Hermenéutica y pedagogía
Ahora bien, si se observa detenidamente el esquema de ambas obras, se confirmará que es idéntico: Miró utilizó el mismo proyecto para situar las figuras y los contenidos de su obra con respecto a la de Sorgh. Esto nos proporciona, con referencia a nuestros fines de subrayar la pertinencia de la interdisciplinariedad en el fenómeno educativo, una muestra de cómo un mismo “objeto”, puede construir diversas realidades, subjetividades en perspectiva; es decir, la misma realidad estudiada por Sorgh, con todo su tesoro de datos y referencias accesibles a ser enseñadas, tiene una traducción en la visión del mundo particular de Miró. Una lectura diferente de las cosas. La variación particular de ambos cuadros, puede brindar a los alumnos claves para comprender el modo de entender el mundo en los tiempos de Miró, sus angustias, sus obsesiones, sus concentraciones de sentido propias.
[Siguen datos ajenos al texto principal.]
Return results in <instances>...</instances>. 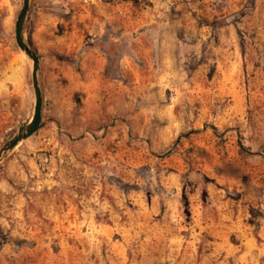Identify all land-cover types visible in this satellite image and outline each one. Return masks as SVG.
Masks as SVG:
<instances>
[{"label":"rangeland","instance_id":"1","mask_svg":"<svg viewBox=\"0 0 264 264\" xmlns=\"http://www.w3.org/2000/svg\"><path fill=\"white\" fill-rule=\"evenodd\" d=\"M21 6L0 0V149L33 115ZM77 34L105 51V139L68 137L45 93L0 159V264H264L235 226L197 234L224 216L264 248V0H30L37 56Z\"/></svg>","mask_w":264,"mask_h":264},{"label":"crops","instance_id":"2","mask_svg":"<svg viewBox=\"0 0 264 264\" xmlns=\"http://www.w3.org/2000/svg\"><path fill=\"white\" fill-rule=\"evenodd\" d=\"M43 19L46 20L47 16ZM39 25L40 31H47V23ZM73 39L76 40L77 45L72 51L67 45L64 50L56 48L52 53L44 54V57H40L37 53L42 96L41 123L44 119L43 96L48 91L52 94L53 100L50 102L49 114L59 123L61 130L68 137L78 138L86 135V139H101L103 142L105 139V51L98 50L93 45L83 47V34L74 35ZM65 42L69 40L64 38L61 43ZM25 44L29 48V45ZM52 44L58 47L55 42ZM46 183L49 182L45 181L42 186L45 187ZM75 186L78 188L77 183ZM86 188L80 187V192L85 191ZM227 220L229 218L224 216L208 217L199 212L197 234L201 228H204L208 239L214 238L219 234L220 228L229 229L235 226L240 232L241 239L237 247L243 250L237 258H244L249 253L254 256L255 252H258V255L260 252V255L264 256V248L253 242L248 233H244V229L239 228V221L228 225ZM187 230L190 231L189 228ZM187 243L190 244V241Z\"/></svg>","mask_w":264,"mask_h":264},{"label":"water","instance_id":"3","mask_svg":"<svg viewBox=\"0 0 264 264\" xmlns=\"http://www.w3.org/2000/svg\"><path fill=\"white\" fill-rule=\"evenodd\" d=\"M29 4L30 0H22L21 9L14 24V39L19 50L32 62L31 79L34 94L33 115L29 123L24 128L19 129L17 134L2 146L0 149V159L5 153L15 148L19 143L34 135L41 127L42 96L38 80L39 60L36 53L26 46L22 37V28L26 19Z\"/></svg>","mask_w":264,"mask_h":264}]
</instances>
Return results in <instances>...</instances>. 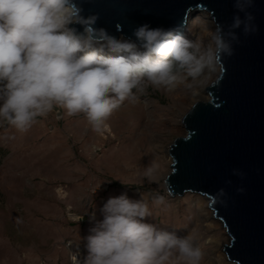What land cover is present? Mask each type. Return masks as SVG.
I'll list each match as a JSON object with an SVG mask.
<instances>
[{
    "label": "clouds",
    "instance_id": "clouds-1",
    "mask_svg": "<svg viewBox=\"0 0 264 264\" xmlns=\"http://www.w3.org/2000/svg\"><path fill=\"white\" fill-rule=\"evenodd\" d=\"M253 2L235 0L237 14L227 31L217 23L205 46L176 29L148 24L133 30L135 40L96 29L106 37L98 41L81 24L86 18H78L82 9L76 0H0V122L26 132L59 107L69 116L83 114L99 131L147 87L171 89L214 72L225 54H233L232 44L239 40L235 30L255 31L247 10ZM105 49L120 54L102 55ZM153 172L146 168L143 179L152 182ZM163 202V196L152 199L156 207ZM101 212L103 219L86 237L83 264H201L203 253L193 234L177 236L147 222L153 212L143 196L109 197Z\"/></svg>",
    "mask_w": 264,
    "mask_h": 264
},
{
    "label": "rangeland",
    "instance_id": "rangeland-1",
    "mask_svg": "<svg viewBox=\"0 0 264 264\" xmlns=\"http://www.w3.org/2000/svg\"><path fill=\"white\" fill-rule=\"evenodd\" d=\"M190 23L195 25L186 37L206 46L209 27L194 14ZM101 54L120 53L105 49ZM217 72L218 66L213 74L171 89L149 86L136 103L125 101L99 131L83 114L69 116L59 107L37 118L26 132L0 122V264H78L71 263L72 252L83 264L86 237L103 219L104 203L122 193L134 200L143 196L153 212L147 222L160 230L193 234L203 253L201 264H212L228 236L219 225L206 228L211 210L194 194H169L163 174L170 167L163 156L186 133L179 119L193 103L187 106L179 98L203 85L204 101L209 99L205 87ZM180 124L165 152L161 141ZM149 166L154 168L152 182L143 179ZM157 195L164 198L159 207L152 205ZM216 236L218 244L209 242Z\"/></svg>",
    "mask_w": 264,
    "mask_h": 264
},
{
    "label": "water",
    "instance_id": "water-1",
    "mask_svg": "<svg viewBox=\"0 0 264 264\" xmlns=\"http://www.w3.org/2000/svg\"><path fill=\"white\" fill-rule=\"evenodd\" d=\"M76 2L82 9L78 18H86L81 24L101 40L106 37L96 29L132 40L133 30L143 24L181 32L187 15L199 12L227 31L237 14L235 0ZM247 10L255 31L235 30L239 40L232 44L233 54L218 61L217 75L205 87L209 99L194 103L183 115L186 133L169 146L164 185L171 196L191 193L208 200L228 236L222 245L227 261L264 264V0H254ZM81 24L73 27L83 31Z\"/></svg>",
    "mask_w": 264,
    "mask_h": 264
},
{
    "label": "bare ground",
    "instance_id": "bare-ground-1",
    "mask_svg": "<svg viewBox=\"0 0 264 264\" xmlns=\"http://www.w3.org/2000/svg\"><path fill=\"white\" fill-rule=\"evenodd\" d=\"M191 14L192 13H189L187 15L186 21L184 22V25L182 26V31L181 32H183V35H185V36L188 35L189 31L191 30V26H194L195 25L194 23H192V24L190 23V16H191ZM195 15H197V18L198 19H202L204 21L205 27H209L210 32H211L212 29L215 28V25H214L213 21L211 19L207 18V17H206L207 20H204L205 18H204L203 14L201 12H199V13H197ZM207 32H209V31H207ZM88 34H90L89 31H88ZM97 40L99 41L101 39L100 38H97ZM213 73L214 72H212V74ZM206 82H208V81H206ZM206 82H205V84H206ZM176 97L174 99L177 100L178 97L177 98ZM196 99L197 100H203V101H200V102H204V100L206 99L205 98V95L203 96V85H201L200 87H198V89H195L194 91L188 92L184 96H181L179 98V100L185 102L187 104V106H189L191 103H193V104L196 103ZM181 112L182 113H185V110H181ZM181 119L182 118L179 119V122L182 124ZM181 124H180V126H178V128L177 127L169 128L170 129L169 130V134H170L169 136L170 137L168 136V138L166 140L163 139L164 141H161V143H162L161 148H166L165 149V152H167V145H168V143L171 142V135H174V134L175 135H179V133H180L179 132V130H180L179 128H181V126H182ZM160 150H162V149H160ZM163 160H165L166 166L169 165V167H170L171 159L169 158V156L164 155L163 156ZM169 172H170V170L168 169V172L166 171L165 174H163L164 175L163 178L166 177ZM195 196H196L197 200H201L203 203H205V208H206V210H208V206H207L208 200L205 199V198H203L200 195H195ZM211 213H212V211H210V213H208V214H210L211 221H209L208 225H206V228H208V227L211 228V226H215V225L217 226V225H219L220 228H221V230H222V234L225 235V236H227L224 227H221V223L218 220L214 219V217L212 216ZM209 242H211L212 244H218L220 242V240H219V237L216 236V237L209 238ZM220 250L219 249L216 250L215 256L213 257L212 261H209V263H212V264H225L224 261H227L226 255H225V253L223 251H220Z\"/></svg>",
    "mask_w": 264,
    "mask_h": 264
},
{
    "label": "built area",
    "instance_id": "built-area-1",
    "mask_svg": "<svg viewBox=\"0 0 264 264\" xmlns=\"http://www.w3.org/2000/svg\"><path fill=\"white\" fill-rule=\"evenodd\" d=\"M78 253L77 252H72V255H71V263H75L78 261ZM73 258V259H72Z\"/></svg>",
    "mask_w": 264,
    "mask_h": 264
}]
</instances>
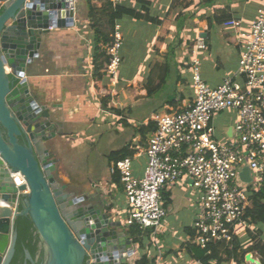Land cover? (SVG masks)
<instances>
[{"label":"crops","instance_id":"crops-1","mask_svg":"<svg viewBox=\"0 0 264 264\" xmlns=\"http://www.w3.org/2000/svg\"><path fill=\"white\" fill-rule=\"evenodd\" d=\"M201 2L208 3L209 7L201 8ZM74 4V24L52 30L50 37L42 43L39 57L29 66L26 78L31 91L48 106H54L52 112L65 136L63 151L57 154L59 172L69 182H80V195L87 196L92 203L99 201L100 194L105 201L111 202L116 220L122 222V228L130 238L126 197L121 193L115 199L108 185L109 182L120 185L110 171L114 161L108 155L125 147L136 148L132 156V172L136 177L142 176L146 164L144 148L154 130L148 129L142 134L141 128H148L149 122L155 124L156 114L182 107L192 98L193 88H186L191 59L194 56L199 59L201 75L203 70L215 86L238 67L243 40L238 31L218 24L215 18L224 12L241 21L240 30H247L257 10L264 7V0H74ZM116 7L133 12L123 14L114 22L120 25L123 40L121 65L115 80L104 73L97 81L96 66L105 60L100 47L104 38L97 31L106 27L105 14L113 12ZM137 14L150 19L137 17ZM213 23L222 34H215ZM199 37L204 39L206 48L193 52ZM190 41L193 56L189 57V48L186 50L182 44ZM103 69L104 66L100 72ZM159 90L160 96L157 94ZM143 101L154 103L146 117L142 118L143 112L140 111L141 118L138 119L139 115H131L130 109ZM224 111L232 123L224 125L219 133L215 129L214 116L212 118L218 141L230 137L236 118L235 112ZM122 121L126 127L130 126L129 122L134 123L133 132L124 140ZM95 138L100 139L103 150L100 154L107 156L104 159L108 168L107 180L98 166L76 174L72 172L77 166V160L73 159L75 151L82 143L87 144ZM248 174L246 171L242 176L247 177ZM162 195V205L166 210L164 217L155 231L143 229L155 232V244L146 242V250L144 239L150 232L142 240V246L135 243L136 252L130 258L131 262L137 264L146 255L149 264H202L192 257L194 251L188 246L194 232L192 224L197 190L186 176H181ZM247 229L251 235L264 240L262 225L257 227L248 223ZM247 229L238 228L235 237L241 243L251 237ZM248 253L260 262L255 252ZM227 261L230 259L222 262ZM231 261L235 264L234 260ZM222 262L213 261L212 264ZM238 264L254 263L245 260L244 256Z\"/></svg>","mask_w":264,"mask_h":264},{"label":"water","instance_id":"water-1","mask_svg":"<svg viewBox=\"0 0 264 264\" xmlns=\"http://www.w3.org/2000/svg\"><path fill=\"white\" fill-rule=\"evenodd\" d=\"M74 6V0H0V264L14 255L21 215L39 236L42 264H133L135 243L111 202L100 194L92 203L80 195V182L61 181L57 154L65 136L54 106L39 99L26 78L44 39L74 24ZM246 171L240 178L249 182ZM24 253V264H38L37 256ZM245 260L260 264L251 253Z\"/></svg>","mask_w":264,"mask_h":264},{"label":"built area","instance_id":"built-area-1","mask_svg":"<svg viewBox=\"0 0 264 264\" xmlns=\"http://www.w3.org/2000/svg\"><path fill=\"white\" fill-rule=\"evenodd\" d=\"M224 25L238 31L243 40L235 72L210 87L194 56L190 61L192 98L182 107L155 115L156 128L144 148L143 175H133L132 157L116 160L110 169L119 174L128 222L140 230H156L166 213L162 193L186 176L198 193L192 230L203 249L213 241L231 242L238 228H248L249 193L264 187V7L257 10L247 30H240L241 21L236 18ZM119 27L114 24L110 40L100 45L108 60L105 74L113 80L122 61ZM205 48L199 37L193 52ZM224 110L235 112L236 118L230 137L218 141L212 118ZM244 168L249 170V182L240 178Z\"/></svg>","mask_w":264,"mask_h":264},{"label":"trees","instance_id":"trees-1","mask_svg":"<svg viewBox=\"0 0 264 264\" xmlns=\"http://www.w3.org/2000/svg\"><path fill=\"white\" fill-rule=\"evenodd\" d=\"M123 14H133V12L124 9L122 7H116L113 12H108L105 14L106 16V27L98 29V35L104 38V42L110 39V32L114 28V22L116 19L120 18ZM137 17H143L145 19H150L146 15L137 14ZM218 24H225L231 21V16L221 13L220 16L215 18ZM155 21L154 19H151ZM156 22V21H155ZM98 37V39L100 38ZM105 56V55H104ZM108 60L105 56L104 63H100L96 66L95 74L97 76V81L102 78V75L105 73V69L107 66ZM104 69L100 72V69ZM148 123V128H141L142 134L148 129L150 131L155 130L156 124ZM136 148L125 147L120 151L112 152L108 155V158L113 160L114 162L118 159H122L124 157H132L135 153ZM114 179L119 182V174L115 173ZM22 201V200H21ZM249 202L250 206L248 207L245 215V219L249 224H254L257 227L260 225H264V187L251 191L249 193ZM19 209H22V203L19 206ZM15 230L17 232V239L15 244V252L11 259L10 264H24L25 261V250H28L31 257L33 259L37 258V263L42 264L44 260V250L39 245V236L35 232V228L33 223L28 215L18 216L15 220ZM259 230V229H258ZM261 231V230H259ZM150 230L143 231L138 228L137 225L131 224L129 225V235L134 243L143 245V239L145 236L150 234ZM247 234L251 237H247V241L245 243H241L237 240L236 237L231 242H221V241H213L209 243L206 248H201L197 243L194 242V232L191 235L192 239L188 246H191L194 253L192 257L196 260H199L202 264H212L222 262L225 259H231L232 257L239 262L244 259V256L248 252H255L259 258L260 263L264 264V240L260 239L257 235H251L249 229H247ZM243 246V247H242ZM225 255V256H224ZM224 256V257H223ZM26 264H30L27 262ZM137 264H149L148 258L146 255L142 256L141 259L137 261Z\"/></svg>","mask_w":264,"mask_h":264},{"label":"rangeland","instance_id":"rangeland-1","mask_svg":"<svg viewBox=\"0 0 264 264\" xmlns=\"http://www.w3.org/2000/svg\"><path fill=\"white\" fill-rule=\"evenodd\" d=\"M199 5L201 6V8L205 9L207 5V7H209L208 3L207 4H204V3H199ZM213 31L216 32L215 34H220L221 32L219 31V27L217 26L216 23H213V27H212ZM222 34V33H221ZM183 47L187 50V48H189V57L190 56H193V54L191 55V52L190 50L193 48V44H192V41H190L188 44L184 43L182 44ZM174 46V45H172ZM200 70H201V67H200ZM188 80H189V83L187 84L186 88L189 89V87L191 88L192 90V80H191V75H190V72L188 74ZM202 79L203 81L210 87H214L215 85H213L212 83L213 82H210L205 74V72L202 70ZM217 79H219V76L217 75ZM218 81V80H217ZM215 83V82H214ZM160 93L161 91L159 90L158 91V95L160 96ZM154 103V101H153ZM153 103H148V102H138L137 104H135L134 106L131 107L130 109V114L131 115H139L138 116V119L141 118V112H143V116L142 118L146 117V113L149 111L151 105ZM214 118H215V121H214V125H215V129L216 131L219 133L221 130L224 129V125H228L230 123H232V121L230 120L229 116H228V113L226 111H220V112H217L215 113L214 115ZM122 124V127L123 129L121 130V134H122V138L123 140L130 136V134L133 132L132 131V126L134 125V123H131L129 122L128 124L130 125L129 127H126V124L124 121L121 122ZM116 131L117 128H116ZM118 141V139H116V142ZM103 150L100 148V139L99 138H95L93 140H91L90 142H88L87 144H83L82 143V146L77 149L75 151V157H73L74 160H77V166L76 169L72 170V172L74 174L78 173V171L82 170V171H87L88 168L90 167H100V171L103 172V175L105 176V179L107 180V169L106 168V164H104L105 162V157L107 156H103L102 154L100 153H103L102 152ZM109 187H110V192L112 194V196L116 199V197L118 195H120L121 193L125 196V193H124V189H123V186L122 184L118 185V184H115V183H112V182H109L108 183ZM171 187L167 188L166 190H170ZM164 190V192L166 191ZM264 227V225H262ZM150 230L153 231L152 228H149ZM155 232H151V234L149 235V237H145V247H146V250H147V243L146 242H152L153 244H155ZM157 237L161 238L160 234L157 235ZM231 260H234L235 261V264H238L239 262H237L235 259H230V261H227L229 264H232L233 262ZM226 262H222L221 264H228Z\"/></svg>","mask_w":264,"mask_h":264},{"label":"flooded vegetation","instance_id":"flooded-vegetation-1","mask_svg":"<svg viewBox=\"0 0 264 264\" xmlns=\"http://www.w3.org/2000/svg\"><path fill=\"white\" fill-rule=\"evenodd\" d=\"M59 176L61 178V181L65 182L67 184L69 183L68 179L63 174L59 173Z\"/></svg>","mask_w":264,"mask_h":264}]
</instances>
Los alumnos pueden aprender más acerca de cierto tema, porque en su pluralización ha incrementado su riqueza hermenéutica: ahora expresa más, hay más mundo manifestado en el mundo.
Una valiosa alternativa
Este ejercicio nos puede obsequiar con varias ventajas muy provechosas, entre ellas el cultivar en los alumnos el gusto por las bellas artes, el interesarlos más en las materias impartidas al clarificar gráficamente sus informaciones, fomentar el diálogo e intercambio de puntos de vista con relación a los tópicos y materiales utilizados. Y por supuesto incentivar la progresiva formación cultural del profesor.